Every single person that I come across wants to pay less tax.  Nothing wrong with that.  It’s always been my opinion that it is a god-given right to manage your affairs in such a way that tax minimisation is optimised.  All completely legally, of course!

But so many times, we find that our clients have gone ahead and done things that just mess things up completely.   Business owners are a special breed – they are prepared to be risk-takers, they are often big-picture people and they generally hate bureaucracy, form-filling and detail.  But the devil is in the detail, and it is that which will often cause the problems.  That’s where the lawyers and accountants, working together, come in.

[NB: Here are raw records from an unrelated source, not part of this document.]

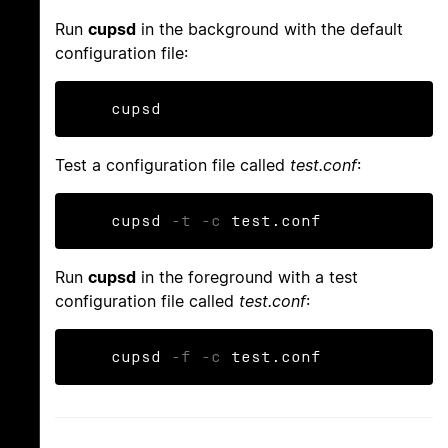
Run
cupsd
in the background with the default
configuration file:
    cupsd
Test a configuration file called
test.conf
:
    cupsd 
-t
-c
 test.conf
Run
cupsd
in the foreground with a test
configuration file called
test.conf
:
    cupsd 
-f
-c
 test.conf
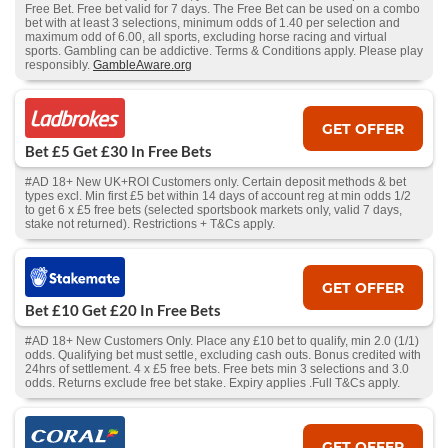
Free Bet. Free bet valid for 7 days. The Free Bet can be used on a combo
bet with at least 3 selections, minimum odds of 1.40 per selection and
maximum odd of 6.00, all sports, excluding horse racing and virtual
sports. Gambling can be addictive. Terms & Conditions apply. Please play
responsibly.
GambleAware.org
GET OFFER
Bet £5 Get £30 In Free Bets
#AD 18+ New UK+ROI Customers only. Certain deposit methods & bet
types excl. Min first £5 bet within 14 days of account reg at min odds 1/2
to get 6 x £5 free bets (selected sportsbook markets only, valid 7 days,
stake not returned). Restrictions + T&Cs apply.
GET OFFER
Bet £10 Get £20 In Free Bets
#AD 18+ New Customers Only. Place any £10 bet to qualify, min 2.0 (1/1)
odds. Qualifying bet must settle, excluding cash outs. Bonus credited with
24hrs of settlement. 4 x £5 free bets. Free bets min 3 selections and 3.0
odds. Returns exclude free bet stake. Expiry applies .Full T&Cs apply.
GET OFFER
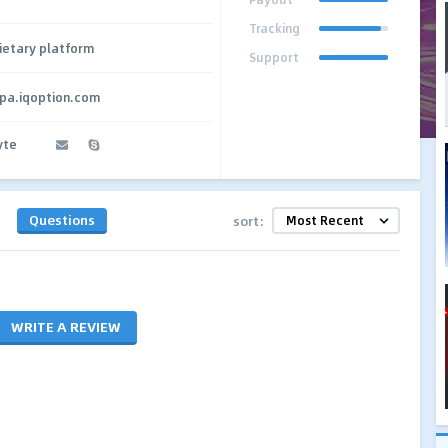
Tracking
ietary platform
Support
cpa.iqoption.com
yte
Questions
sort:
WRITE A REVIEW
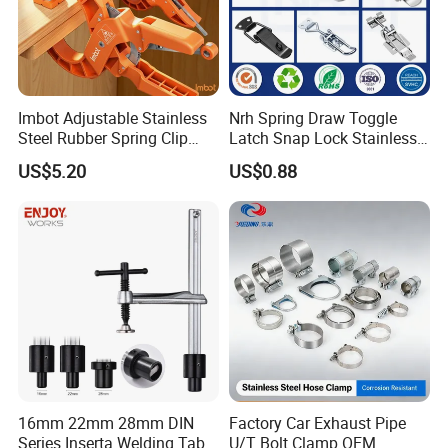
Imbot Adjustable Stainless
Nrh Spring Draw Toggle
Steel Rubber Spring Clip
Latch Snap Lock Stainless
Clamp with OEM ODM
Steel Cabinet Toolbox Latch
US$5.20
US$0.88
16mm 22mm 28mm DIN
Factory Car Exhaust Pipe
Series Inserta Welding Table
U/T Bolt Clamp OEM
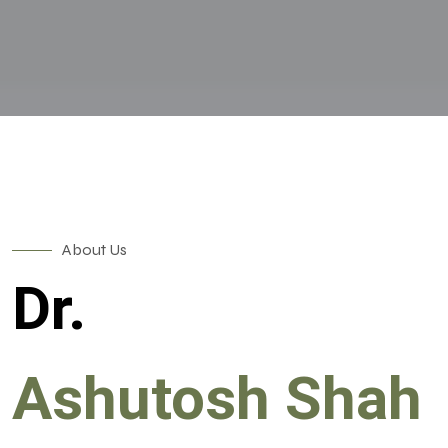
About Us
Dr.
Ashutosh Shah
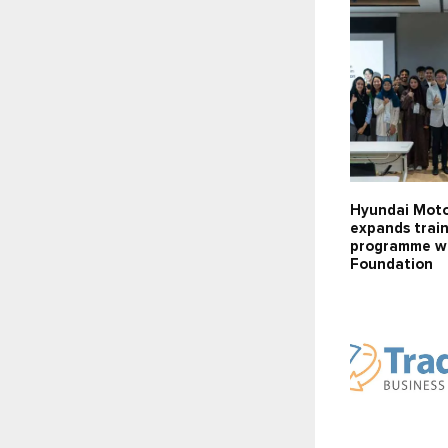
Hyundai Mot
expands trai
programme wi
Foundation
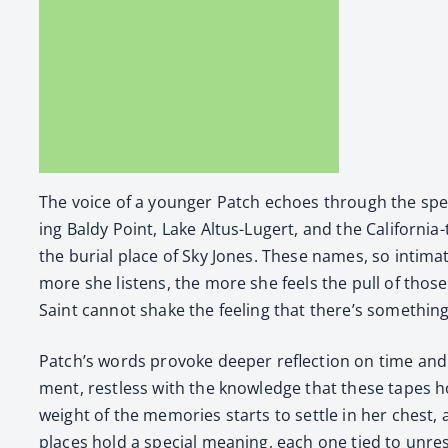
The voice of a younger Patch echoes through the speak­ers
ing Baldy Point, Lake Altus-Lugert, and the Cal­i­for­ni
the bur­ial place of Sky Jones. These names, so inti­m
more she lis­tens, the more she feels the pull of those 
Saint can­not shake the feel­ing that there’s some­thin
Patch’s words pro­voke deep­er reflec­tion on time and 
ment, rest­less with the knowl­edge that these tapes h
weight of the mem­o­ries starts to set­tle in her chest,
places hold a spe­cial mean­ing, each one tied to unre­s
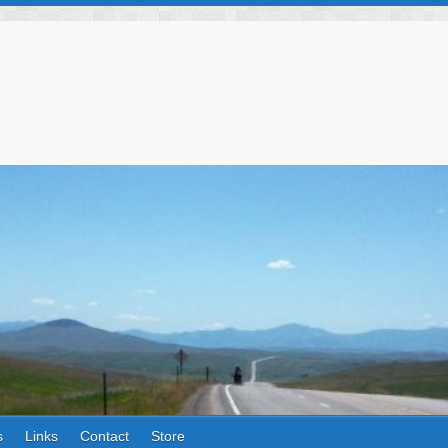
s
Links
Contact
Store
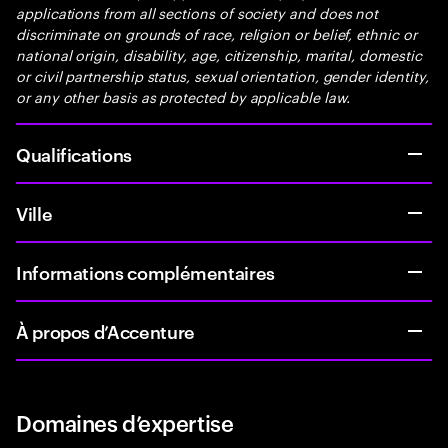
applications from all sections of society and does not
discriminate on grounds of race, religion or belief, ethnic or
national origin, disability, age, citizenship, marital, domestic
or civil partnership status, sexual orientation, gender identity,
or any other basis as protected by applicable law.
Qualifications
Ville
Informations complémentaires
À propos d’Accenture
Domaines d’expertise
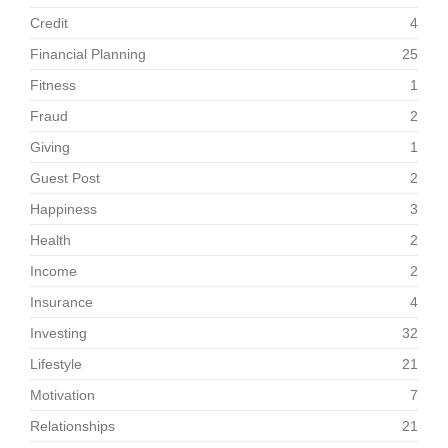
Credit
4
Financial Planning
25
Fitness
1
Fraud
2
Giving
1
Guest Post
2
Happiness
3
Health
2
Income
2
Insurance
4
Investing
32
Lifestyle
21
Motivation
7
Relationships
21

Case in point – a recent tax case.  This is not one of our clients, but it could be.  Holding Co. borrowed from the bank and lent the money to related companies (which were not subsidiaries)  so they could buy business assets.  They didn’t have a loan agreement, nor did they document in any way the terms and conditions of the loans.  While interest was paid to the bank by Holding Co, it did not oncharge any interest to the related companies.  IRD disallowed the interest deduction and it was upheld in court.  And when you consider that the assets bought with the funds were two farms, you’d have to figure that the interest cost was pretty large.  And therefore the tax cost will also be large.

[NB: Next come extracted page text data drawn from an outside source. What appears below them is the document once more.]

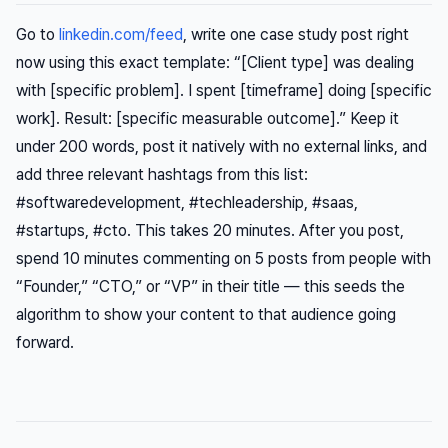
Go to
linkedin.com/feed
, write one case study post right
now using this exact template: “[Client type] was dealing
with [specific problem]. I spent [timeframe] doing [specific
work]. Result: [specific measurable outcome].” Keep it
under 200 words, post it natively with no external links, and
add three relevant hashtags from this list:
#softwaredevelopment, #techleadership, #saas,
#startups, #cto. This takes 20 minutes. After you post,
spend 10 minutes commenting on 5 posts from people with
“Founder,” “CTO,” or “VP” in their title — this seeds the
algorithm to show your content to that audience going
forward.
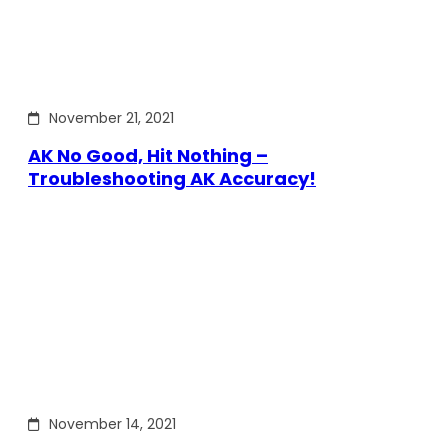
November 21, 2021
AK No Good, Hit Nothing –
Troubleshooting AK Accuracy!
November 14, 2021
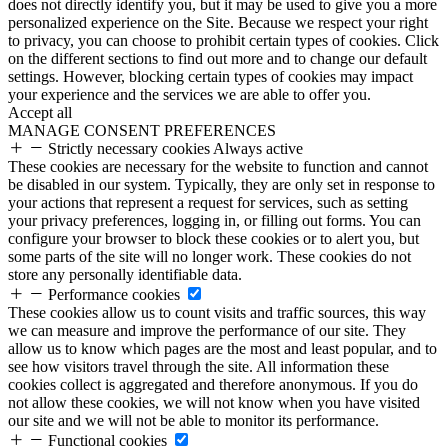
does not directly identify you, but it may be used to give you a more
personalized experience on the Site. Because we respect your right
to privacy, you can choose to prohibit certain types of cookies. Click
on the different sections to find out more and to change our default
settings. However, blocking certain types of cookies may impact
your experience and the services we are able to offer you.
Accept all
MANAGE CONSENT PREFERENCES
Strictly necessary cookies
Always active
These cookies are necessary for the website to function and cannot
be disabled in our system. Typically, they are only set in response to
your actions that represent a request for services, such as setting
your privacy preferences, logging in, or filling out forms. You can
configure your browser to block these cookies or to alert you, but
some parts of the site will no longer work. These cookies do not
store any personally identifiable data.
Performance cookies
These cookies allow us to count visits and traffic sources, this way
we can measure and improve the performance of our site. They
allow us to know which pages are the most and least popular, and to
see how visitors travel through the site. All information these
cookies collect is aggregated and therefore anonymous. If you do
not allow these cookies, we will not know when you have visited
our site and we will not be able to monitor its performance.
Functional cookies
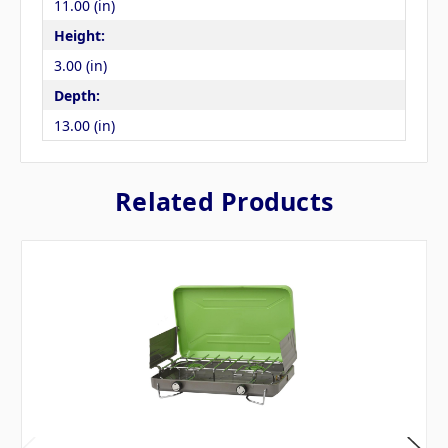
11.00 (in)
Height:
3.00 (in)
Depth:
13.00 (in)
Related Products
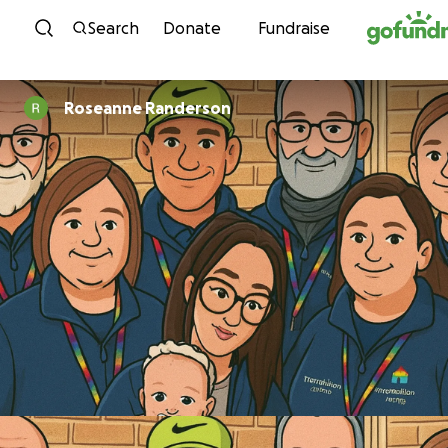
Skip to content
Search
Donate
Fundraise
Roseanne Randerson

It could have very easily been different.  All that was needed were a few agreements between the two companies that set out the terms and conditions of the loans, and the additional rights that Holding Co got because they provided financial assistance.

The main areas we come across where lack of documentation can cause more tax to be paid are in relation to:

  • Company vehicles
  • Drawings by shareholders
  • Setting salary levels for shareholders and/or their spouses
  • Advances made by shareholders to companies (especially when it’s not done equally by all shareholders)
  • Funding between related or associated companies
  • Funding between parent companies and subsidiaries
  • Unauthorised payments from a trust bank account
  • Providing guarantees in support of borrowings by a related company or person
  • Treating the company bank account or the trust bank account as if it is your piggy bank
  • Buying assets in a company which could potentially have a personal benefit (eg an apartment in Queenstown, or a boat)

And the Solution?

Make sure that your accountant and lawyer talk to each other – ideally you should have a meeting with your key business advisers at least once a year focusing on where the business is going.

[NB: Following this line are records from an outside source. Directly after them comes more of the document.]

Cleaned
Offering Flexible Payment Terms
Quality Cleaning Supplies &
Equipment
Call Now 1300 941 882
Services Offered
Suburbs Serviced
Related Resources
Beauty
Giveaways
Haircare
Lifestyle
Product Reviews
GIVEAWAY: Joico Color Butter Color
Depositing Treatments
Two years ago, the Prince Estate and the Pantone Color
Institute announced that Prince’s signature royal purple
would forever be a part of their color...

If you’re doing a big deal, make sure that both the accountant and lawyer are involved because we have different skills and ask different questions.

Don’t go for the lowest price accounting fees – if all you want from your accountant is the annual accounts & tax return and you push down the fees, then you will get exactly what you have paid for.  Sometimes we need the space to have a decent look at the accounts to see what is really going on and a bit of a dig to see whether it is safe.

Be prepared to invest in a relationship of trust between yourself and your business advisers, because the more they know about you and your goals and aspirations then the more proactive advice & service you should receive.  We will often send articles or referrals or links to our clients if we know what is of interest to them.  The more we know about them, the more we think of them.